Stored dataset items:
<<<<

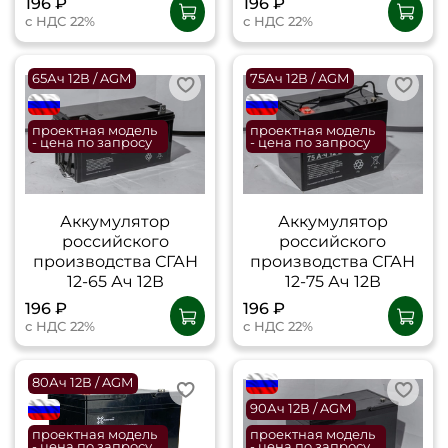
196 ₽
196 ₽
с НДС 22%
с НДС 22%
65Ач 12В / AGM
75Ач 12В / AGM
flagRU
flagRU
проектная модель
проектная модель
- цена по запросу
- цена по запросу
Аккумулятор
Аккумулятор
российского
российского
производства СГАН
производства СГАН
12-65 Ач 12В
12-75 Ач 12В
196 ₽
196 ₽
с НДС 22%
с НДС 22%
80Ач 12В / AGM
flagRU
flagRU
90Ач 12В / AGM
проектная модель
проектная модель
- цена по запросу
- цена по запросу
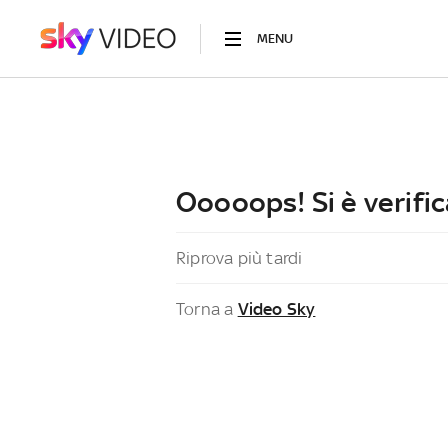
MENU
Ooooops! Si è verific
Riprova più tardi
Torna a
Video Sky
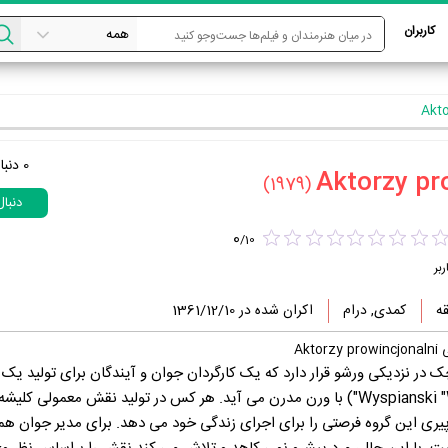
کاربران
0
دنبا
(1979)
دنبا
0
/
10
ربر
کمدی, درام
اکران شده در 1361/12/10
Akt
 در نزدیکی ورشو قرار دارد که یک کارگردان جوان و آیندگان برای تولید یک 
کلاسیک (Wyspianski "Wyzwolenie") با ورن مدرن می آید. هر کس در تولید نقش معمولی ک
 پیری این گروه فرصتی را برای اجرای زندگی خود می دهد. برای مدیر جوان همه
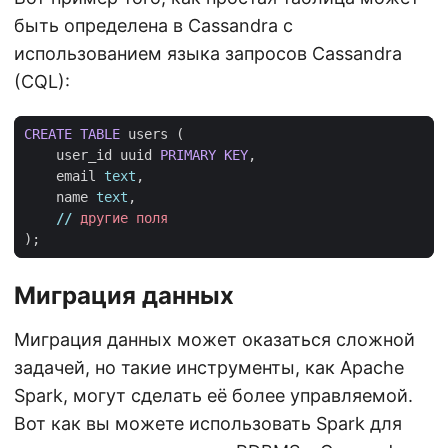
быть определена в Cassandra с
использованием языка запросов Cassandra
(CQL):
CREATE
TABLE
users
(
user_id
uuid
PRIMARY
KEY
,
email
text
,
name
text
,
//
другие
поля
);
Миграция данных
Миграция данных может оказаться сложной
задачей, но такие инструменты, как Apache
Spark, могут сделать её более управляемой.
Вот как вы можете использовать Spark для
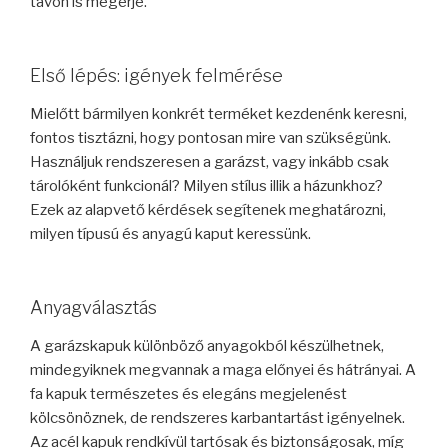
távon is megérje.
Első lépés: igények felmérése
Mielőtt bármilyen konkrét terméket kezdenénk keresni,
fontos tisztázni, hogy pontosan mire van szükségünk.
Használjuk rendszeresen a garázst, vagy inkább csak
tárolóként funkcionál? Milyen stílus illik a házunkhoz?
Ezek az alapvető kérdések segítenek meghatározni,
milyen típusú és anyagú kaput keressünk.
Anyagválasztás
A garázskapuk különböző anyagokból készülhetnek,
mindegyiknek megvannak a maga előnyei és hátrányai. A
fa kapuk természetes és elegáns megjelenést
kölcsönöznek, de rendszeres karbantartást igényelnek.
Az acél kapuk rendkívül tartósak és biztonságosak, míg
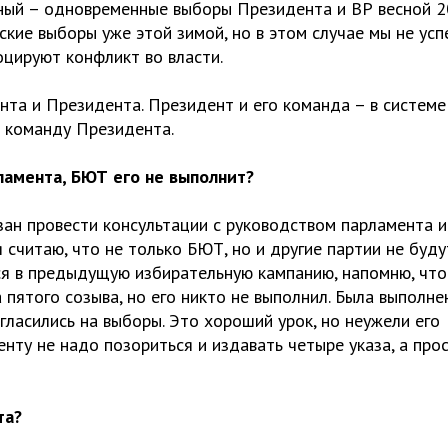
ьный – одновременные выборы Президента и ВР весной 
ские выборы уже этой зимой, но в этом случае мы не усп
оцируют конфликт во власти.
нта и Президента. Президент и его команда – в системе
в команду Президента.
рламента, БЮТ его не выполнит?
ан провести консультации с руководством парламента и
я считаю, что не только БЮТ, но и другие партии не буду
ся в предыдущую избирательную кампанию, напомню, что
 пятого созыва, но его никто не выполнил. Была выполне
огласились на выборы. Это хороший урок, но неужели его
нту не надо позориться и издавать четыре указа, а про
та?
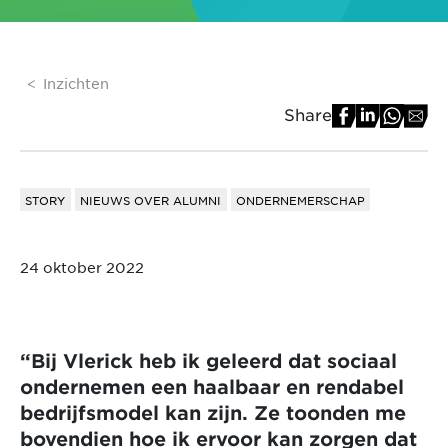
Inzichten
Share
STORY
NIEUWS OVER ALUMNI
ONDERNEMERSCHAP
24 oktober 2022
“Bij Vlerick heb ik geleerd dat sociaal
ondernemen een haalbaar en rendabel
bedrijfsmodel kan zijn. Ze toonden me
bovendien hoe ik ervoor kan zorgen dat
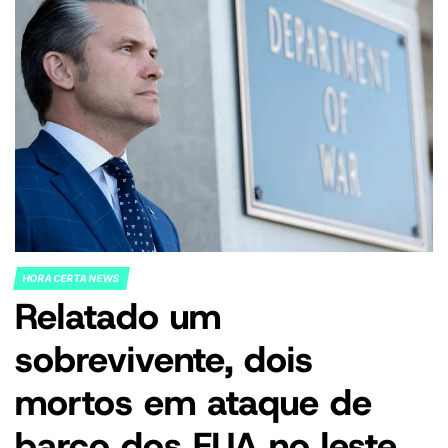
HORA CERTA NEWS
POSTED
Relatado um
IN
sobrevivente, dois
mortos em ataque de
barco dos EUA no leste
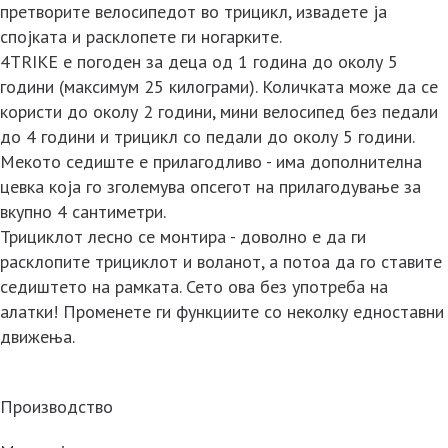
претворите велосипедот во трицикл, извадете ја
спојката и расклопете ги ногарките.
4TRIKE е погоден за деца од 1 година до околу 5
години (максимум 25 килограми). Количката може да се
користи до околу 2 години, мини велосипед без педали
до 4 години и трицикл со педали до околу 5 години.
Мекото седиште е прилагодливо - има дополнителна
цевка која го зголемува опсегот на прилагодување за
вкупно 4 сантиметри.
Трициклот лесно се монтира - доволно е да ги
расклопите трициклот и воланот, а потоа да го ставите
седиштето на рамката. Сето ова без употреба на
алатки! Променете ги функциите со неколку едноставни
движења.
Производство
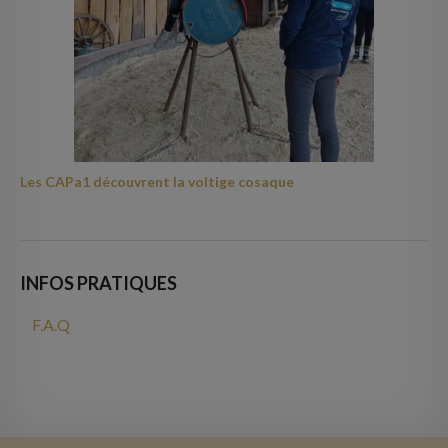
Les CAPa1 découvrent la voltige cosaque
INFOS PRATIQUES
F.A.Q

>>>>

→ Brief:
Print every entry exactly; omit the pictures.

→ Task response:
196 ₽
196 ₽
с НДС 22%
с НДС 22%
65Ач 12В / AGM
75Ач 12В / AGM
flagRU
flagRU
проектная модель
проектная модель
- цена по запросу
- цена по запросу
Аккумулятор
Аккумулятор
российского
российского
производства СГАН
производства СГАН
12-65 Ач 12В
12-75 Ач 12В
196 ₽
196 ₽
с НДС 22%
с НДС 22%
80Ач 12В / AGM
flagRU
flagRU
90Ач 12В / AGM
проектная модель
проектная модель
- цена по запросу
- цена по запросу
MENU
Ooooops! Si è verific
Riprova più tardi
Torna a
Video Sky
کاربران
0
دنبا
(1979)
دنبا
0
/
10
ربر
کمدی, درام
اکران شده در 1361/12/10
Akt
 در نزدیکی ورشو قرار دارد که یک کارگردان جوان و آیندگان برای تولید یک 
کلاسیک (Wyspianski "Wyzwolenie") با ورن مدرن می آید. هر کس در تولید نقش معمولی ک
 پیری این گروه فرصتی را برای اجرای زندگی خود می دهد. برای مدیر جوان همه
быть определена в Cassandra с
использованием языка запросов Cassandra
(CQL):
CREATE
TABLE
users
(
user_id
uuid
PRIMARY
KEY
,
email
text
,
name
text
,
//
другие
поля
);
Миграция данных
Миграция данных может оказаться сложной
задачей, но такие инструменты, как Apache
Spark, могут сделать её более управляемой.
Вот как вы можете использовать Spark для
távon is megérje.
Első lépés: igények felmérése
Mielőtt bármilyen konkrét terméket kezdenénk keresni,
fontos tisztázni, hogy pontosan mire van szükségünk.
Használjuk rendszeresen a garázst, vagy inkább csak
tárolóként funkcionál? Milyen stílus illik a házunkhoz?
Ezek az alapvető kérdések segítenek meghatározni,
milyen típusú és anyagú kaput keressünk.
Anyagválasztás
A garázskapuk különböző anyagokból készülhetnek,
mindegyiknek megvannak a maga előnyei és hátrányai. A
fa kapuk természetes és elegáns megjelenést
kölcsönöznek, de rendszeres karbantartást igényelnek.
Az acél kapuk rendkívül tartósak és biztonságosak, míg
ьный – одновременные выборы Президента и ВР весной 
ские выборы уже этой зимой, но в этом случае мы не усп
оцируют конфликт во власти.
нта и Президента. Президент и его команда – в системе
в команду Президента.
рламента, БЮТ его не выполнит?
ан провести консультации с руководством парламента и
я считаю, что не только БЮТ, но и другие партии не буду
ся в предыдущую избирательную кампанию, напомню, что
 пятого созыва, но его никто не выполнил. Была выполне
огласились на выборы. Это хороший урок, но неужели его
нту не надо позориться и издавать четыре указа, а про
та?
Inzichten
Share
STORY
NIEUWS OVER ALUMNI
ONDERNEMERSCHAP
24 oktober 2022
“Bij Vlerick heb ik geleerd dat sociaal
ondernemen een haalbaar en rendabel
bedrijfsmodel kan zijn. Ze toonden me
bovendien hoe ik ervoor kan zorgen dat
HORA CERTA NEWS
POSTED
Relatado um
IN
sobrevivente, dois
mortos em ataque de
barco dos EUA no leste
претворите велосипедот во трицикл, извадете ја
спојката и расклопете ги ногарките.
4TRIKE е погоден за деца од 1 година до околу 5
години (максимум 25 килограми). Количката може да се
користи до околу 2 години, мини велосипед без педали
до 4 години и трицикл со педали до околу 5 години.
Мекото седиште е прилагодливо - има дополнителна
цевка која го зголемува опсегот на прилагодување за
вкупно 4 сантиметри.
Трициклот лесно се монтира - доволно е да ги
расклопите трициклот и воланот, а потоа да го ставите
седиштето на рамката. Сето ова без употреба на
алатки! Променете ги функциите со неколку едноставни
движења.
Производство
Les CAPa1 découvrent la voltige cosaque
INFOS PRATIQUES
F.A.Q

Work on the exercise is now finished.